This tip will give you an insight into the workings of the circle aiming. We'll start with a discussion of how basic techniques work, and then explain a simple iteration that can significantly improve accuracy. I also provide the source code, it is easy to adapt to work in your own robot.
Working principle
The pseudo code for calculating the change in X (changes in the x direction) of the robot that makes a circular motion and changing in Y (changes in the Y direction) is quite simple, assuming that you calculate in radians:
Change in x = cos (initialheading) * Radius-cos (initialheading + changeinheading) * radius
Change in y = sin (initialheading + changeinheading) * Radius-sin (initialheading) * radius
The initialheading is the direction of the enemy robot in the initial position, and the direction of the projectile during the flight is changeinheading, we assume that it moves in radius as a circular radius.
Calculate the necessary data
Figure 1 illustrates most of the data we need: R is the circumference radius of the robot's motion, the direction changes to a, and V is the instantaneous speed of the enemy robot's motion.

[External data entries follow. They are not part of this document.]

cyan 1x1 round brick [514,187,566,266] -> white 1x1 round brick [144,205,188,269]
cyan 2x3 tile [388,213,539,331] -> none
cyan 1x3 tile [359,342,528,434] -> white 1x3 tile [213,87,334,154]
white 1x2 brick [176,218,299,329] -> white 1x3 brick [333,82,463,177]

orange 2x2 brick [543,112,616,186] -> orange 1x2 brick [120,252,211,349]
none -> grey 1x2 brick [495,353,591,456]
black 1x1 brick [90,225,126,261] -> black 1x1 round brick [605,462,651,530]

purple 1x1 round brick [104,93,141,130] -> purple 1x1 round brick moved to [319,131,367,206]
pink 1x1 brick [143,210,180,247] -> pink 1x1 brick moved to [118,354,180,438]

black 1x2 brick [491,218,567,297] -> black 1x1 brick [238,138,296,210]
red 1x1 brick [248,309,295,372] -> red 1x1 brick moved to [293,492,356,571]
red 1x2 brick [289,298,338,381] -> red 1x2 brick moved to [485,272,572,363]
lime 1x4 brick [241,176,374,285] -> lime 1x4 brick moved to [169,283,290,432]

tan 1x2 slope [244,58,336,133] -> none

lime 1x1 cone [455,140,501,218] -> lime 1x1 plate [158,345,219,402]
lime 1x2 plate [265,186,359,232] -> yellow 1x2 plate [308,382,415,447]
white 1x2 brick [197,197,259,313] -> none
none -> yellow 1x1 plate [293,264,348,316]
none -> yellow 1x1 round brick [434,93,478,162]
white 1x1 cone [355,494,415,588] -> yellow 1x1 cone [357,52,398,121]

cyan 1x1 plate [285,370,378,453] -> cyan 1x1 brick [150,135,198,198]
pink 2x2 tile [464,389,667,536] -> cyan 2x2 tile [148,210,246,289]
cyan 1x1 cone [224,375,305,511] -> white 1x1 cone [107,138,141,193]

Figure 1. Move along the circumference
In order to accurately target the enemy, we need some specific data: the current direction of the robot, the direction of each shift, the current speed, the moment our bullets arrive. We can use this data to calculate the circle radius of the enemy's circles, and its final direction (that is, our bullets arrive at the enemy's instant enemy direction). The way in which we calculated the bullet hit position is as follows:
Change in direction of each turn: we use Headingchangeperturn = (heading2-heading1)/time to get this value, where time is two times the interval between measurements. You must also standardize the results, as shown in the following code.
Bullet time: We can meet the need by using simple times = GetTime (range/) + (20-(3*firepower)). Range is the distance between us and the enemy at launch, and firepower is the firing firepower we plan to use. It is not appropriate to assume that the target will not change to our distance when the bullet hits, but before we develop the iteration in the content later in this article, it is sufficient.
Radius: We derive this value using RADIUS = Velocity/headingchangeperturn.